§ CONSIGNAS DEL EJERCICIO:
[A] Indica si cada afirmación concuerda con el texto sobre las escuelas de verano de física nuclear: (i) las escuelas de verano se organizan en la Universidad de Sevilla; (ii) Jesús Cabrera Caño impartiría la parte de cosmología; (iii) la asignatura propuesta solo admitía alumnos de la carrera de Física. Responde sí o no en cada caso y cita las palabras del texto que lo deciden.
[B] Prosigue el texto sobre las escuelas de verano de física nuclear a partir de su última oración.

No conozco una forma mejor de vivir que dedicarse a conocer la naturaleza.

NAPOLEÓN BONAPARTE, 1800

En el Departamento de Física Atómica, Molecular y Nuclear (y Teórica y Astronomía y Astrofísica, pues aquello es un totum revolutum muy simpático) de la Universidad de Sevilla organizamos desde hace infinidad de años escuelas de verano de física nuclear. Son internacionales y a un nivel de doctorado, o sea, muy complicadas desde el punto de vista de los no especialistas. Uno de los temas que se han desarrollado en esas escuelas y que recuerdo muy gratamente, fue de astrofísica nuclear.Tuvo lugar en 1988.Tras recibir una propuesta del astrónomo más veterano del departamento, Jesús Cabrera Caño, tomé el libro correspondiente y repasé todo lo que allí se dijo. La idea del «astrólogo» (así le decimos a Jesús para zaherirlo) consistía en organizar un curso de Astronomía, astrofísica y cosmología de libre configuración, es decir, una asignatura en la que se pudieran matricular alumnos de cualquier carrera de la universidad. Él impartiría la parte de astronomía y yo las de astrofísica y cosmología.Ahí es nada, porque lo que yo soy de verdad es físico nuclear. «Y qué —decía Jesús para convencerme—, una estrella no es más que un sistema nuclear y el comienzo del Universo está más relacionado con la física de las partículas nucleares elementales que con cualquier otra cosa.Además, tú has aplicado a menudo los métodos de esas disciplinas, bien que colateralmente, a las galaxias y al universo primitivo.»

§ DATOS DEL EJERCICIO:
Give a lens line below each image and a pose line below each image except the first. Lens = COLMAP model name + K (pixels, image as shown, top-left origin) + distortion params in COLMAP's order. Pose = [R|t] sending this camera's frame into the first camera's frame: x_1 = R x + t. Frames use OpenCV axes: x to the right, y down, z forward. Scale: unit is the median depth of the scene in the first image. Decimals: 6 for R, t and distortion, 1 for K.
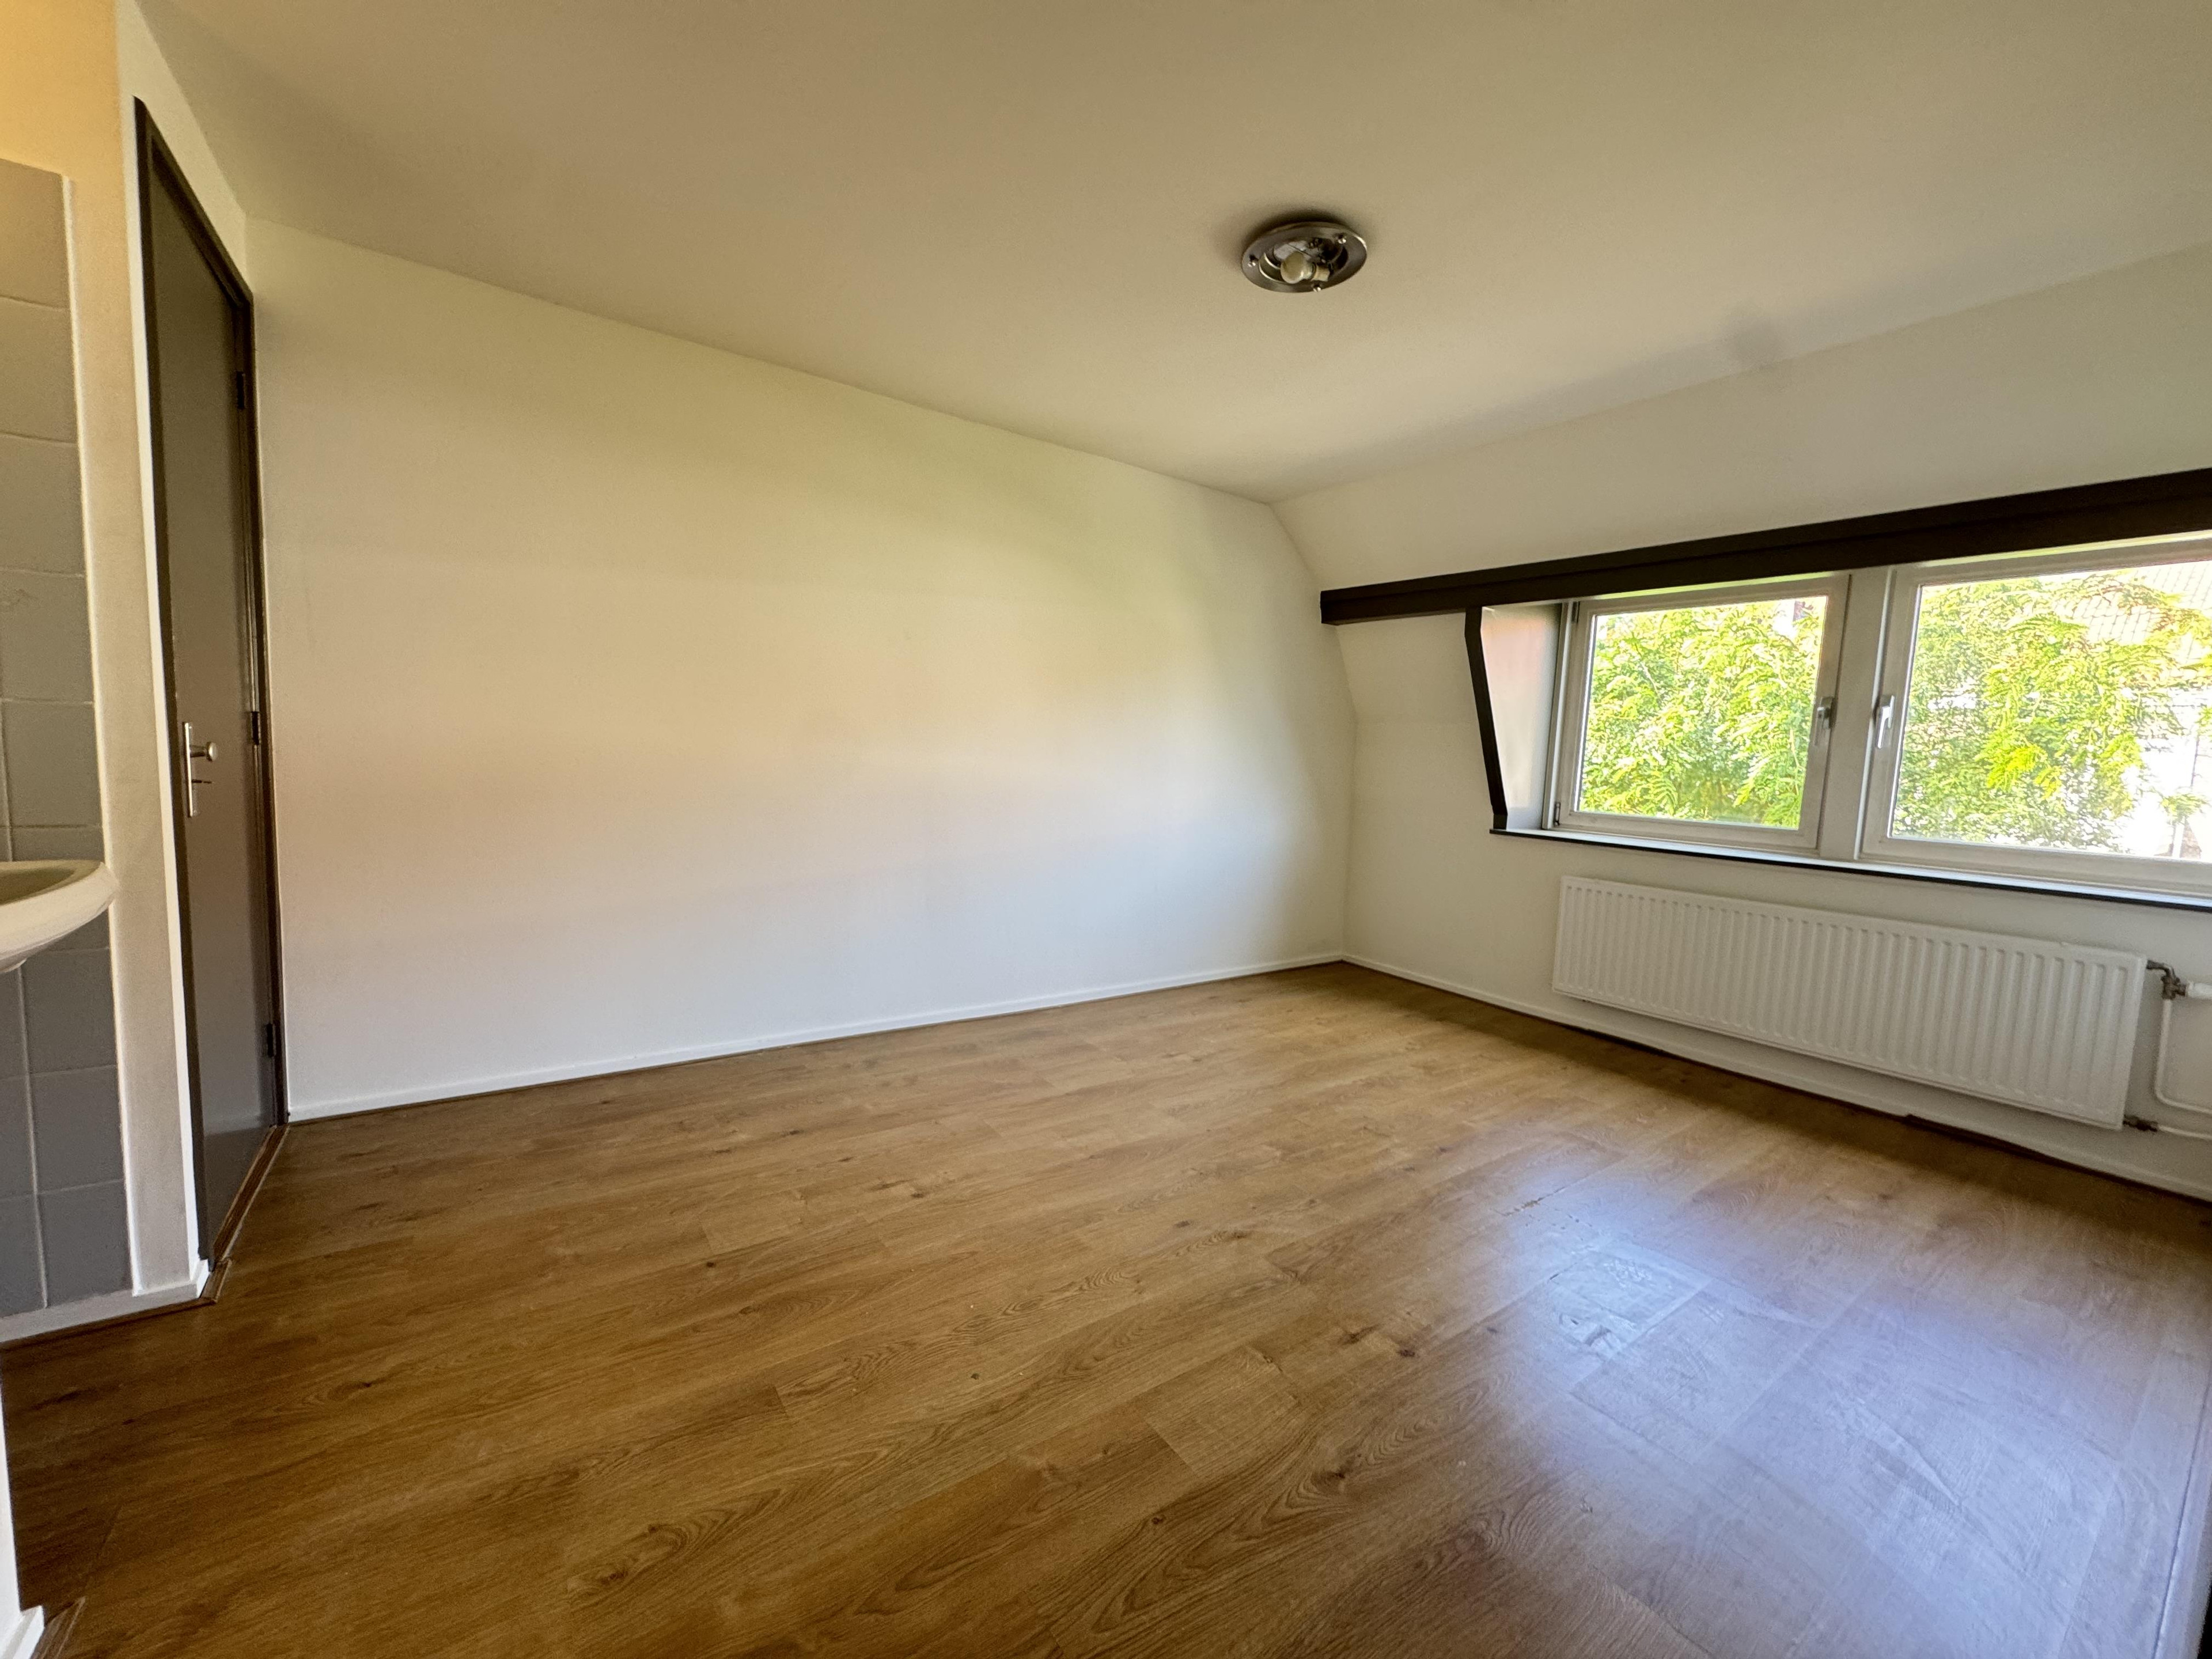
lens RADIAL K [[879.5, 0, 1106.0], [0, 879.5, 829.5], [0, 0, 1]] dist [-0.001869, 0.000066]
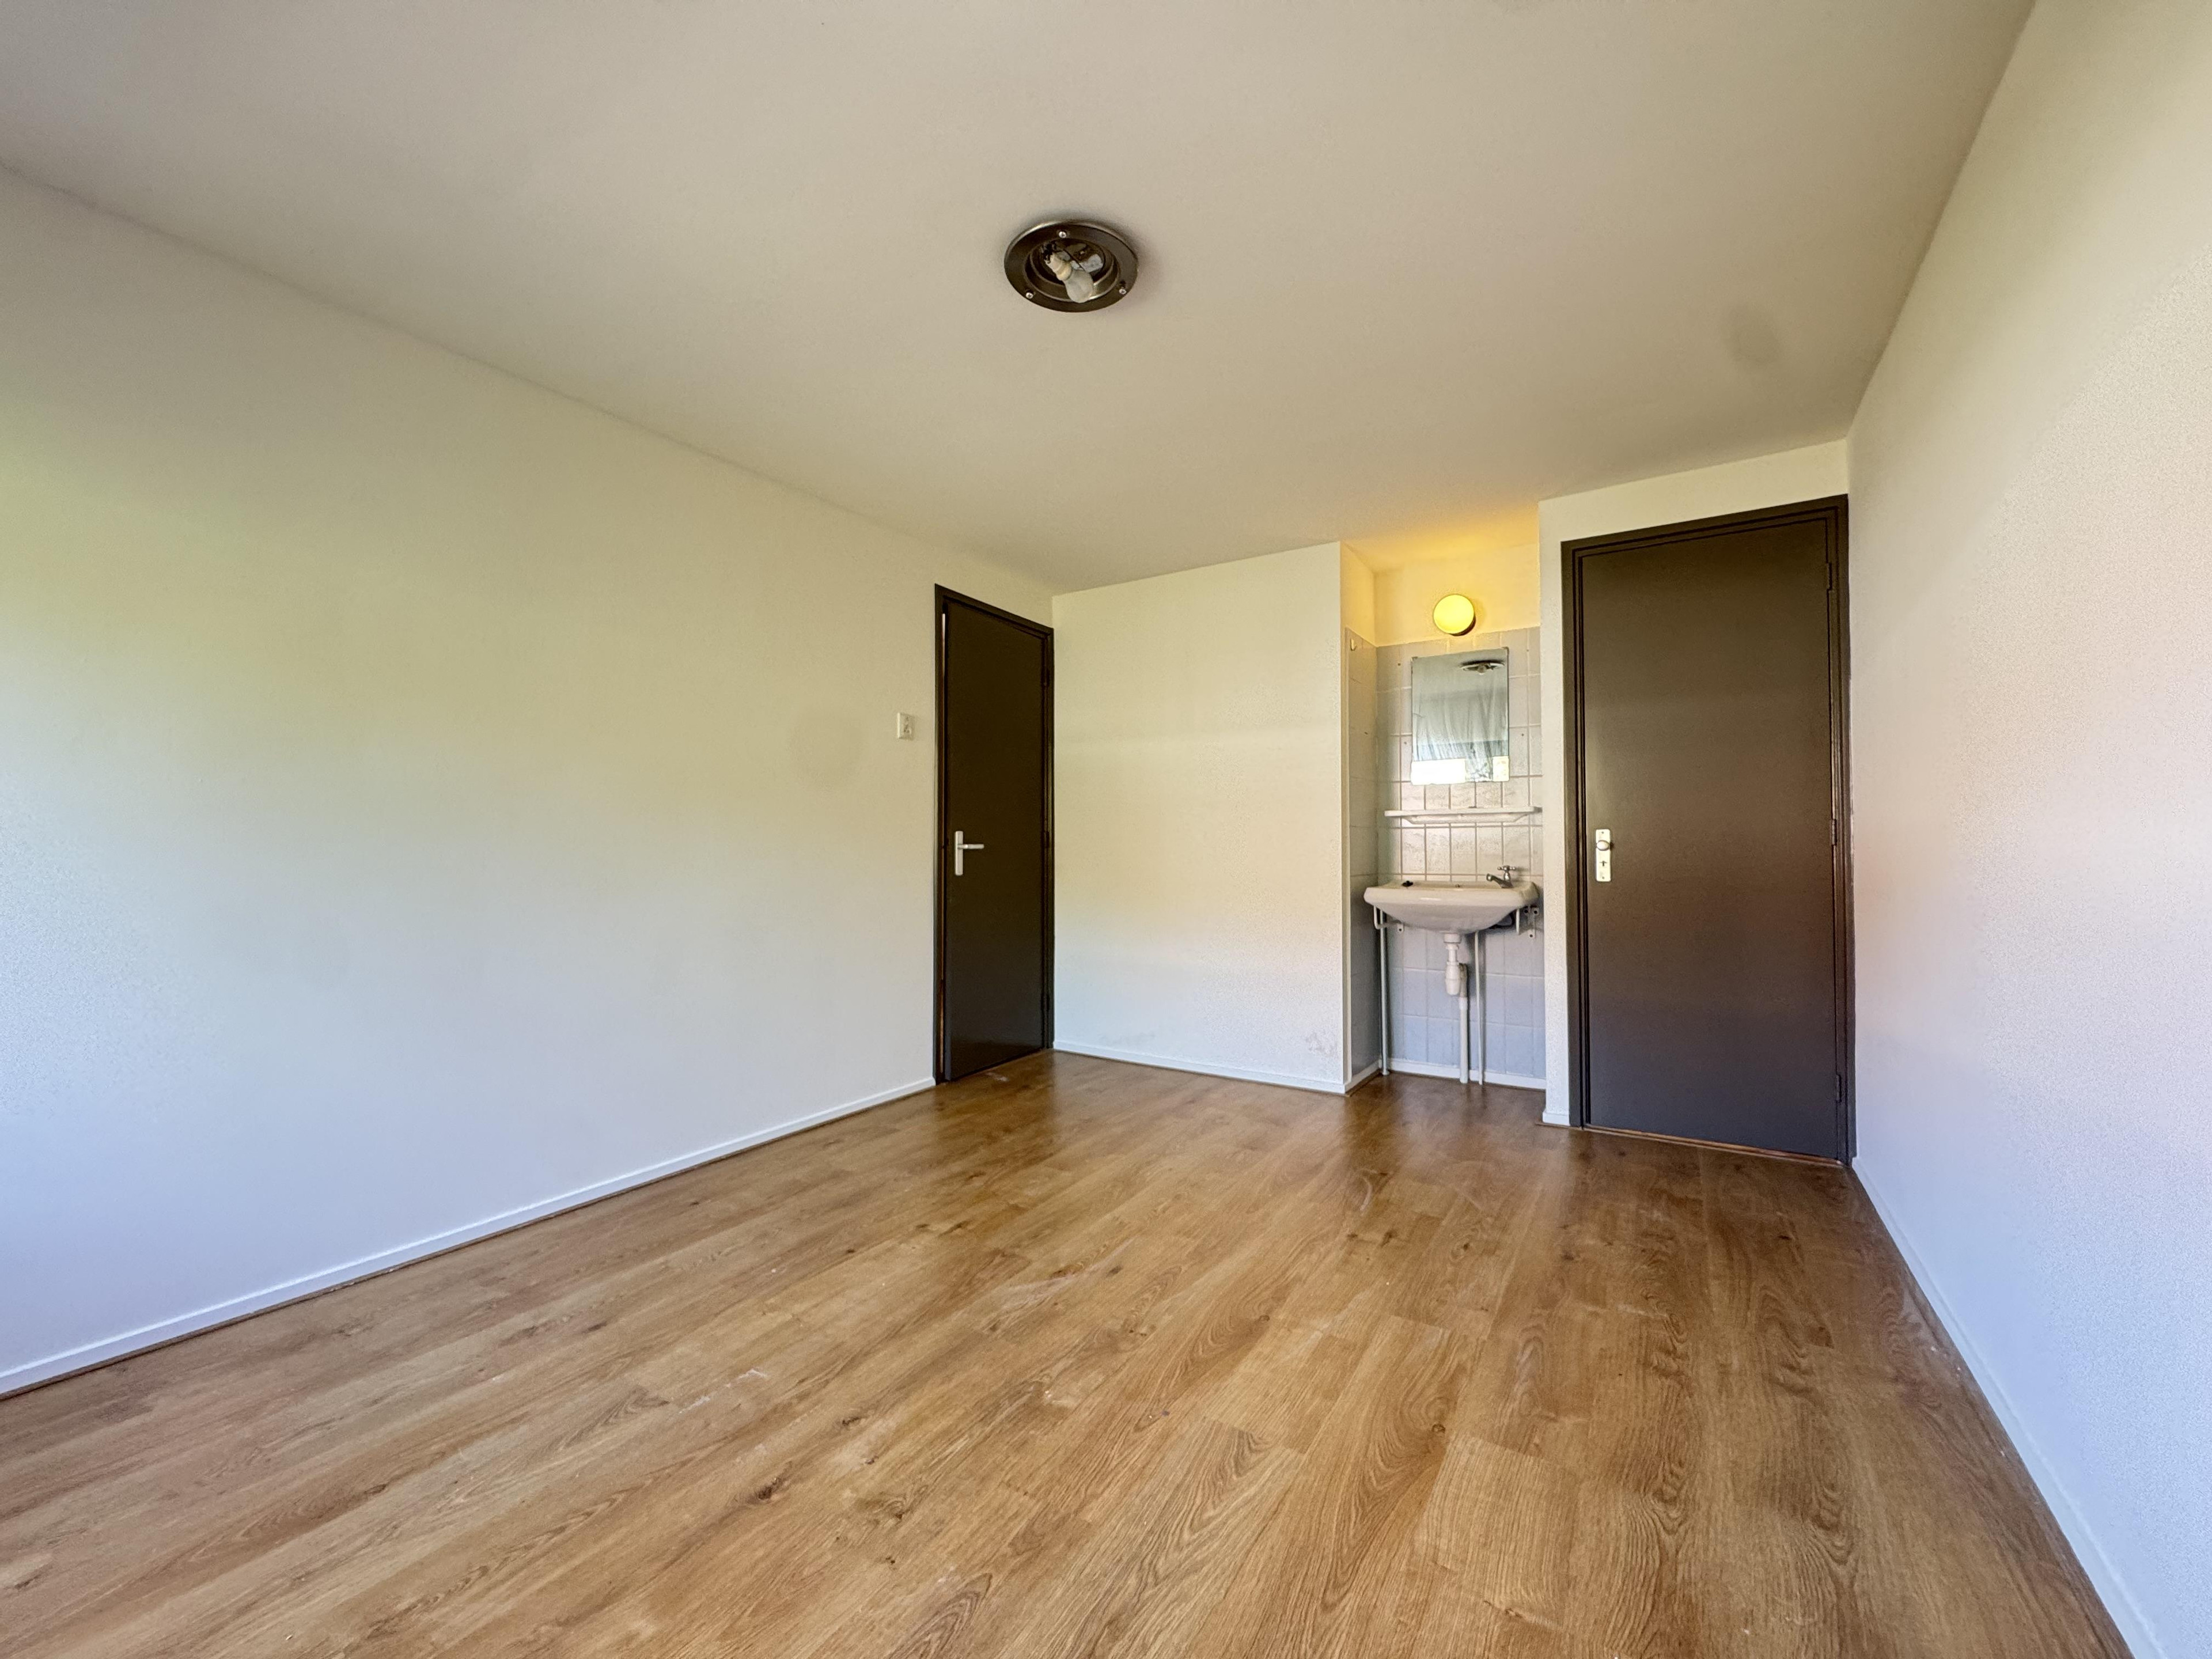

§ SOLUCIONES DEL EJERCICIO:
[A]
(i) Sí: «de la Universidad de Sevilla organizamos desde hace infinidad de años escuelas de verano de física nuclear».
(ii) No: «Él impartiría la parte de astronomía y yo las de astrofísica y cosmología».
(iii) No: «una asignatura en la que se pudieran matricular alumnos de cualquier carrera de la universidad».

[B]
Repasando el libro antedicho, llegué al convencimiento de que aquello era muy, pero que muy difícil. Porque con fórmulas matemáticas es fácil explicar muchas cosas si se tiene experiencia y el público al que uno se dirige entiende ese lenguaje, pero dar a entender cuestiones científicas de astrofísica a estudiantes de primer ciclo de carreras como filosofía, periodismo, medicina, historia, psicología y cosas así, espanta al más desaforado optimista.

Nuestro astrónomo es persistente y astuto, así que cuando vio que sus argumentos iniciales no hacían mella en mí, apeló arteramente a mi responsabilidad como director del departamento: debía colaborar al desarrollo del área de conocimiento más desvalida de todas las que conforman el departamento. Así pues, llevamos ya cuatro años impartiendo el dichoso curso al que cada vez se apunta más gente de procedencias exóticas desde el punto de vista de una facultad de física. La asignatura parece ser tan llamativa que en ocasiones me han sugerido que escribiera un libro sobre muchas cosas de las que contaba en el aula.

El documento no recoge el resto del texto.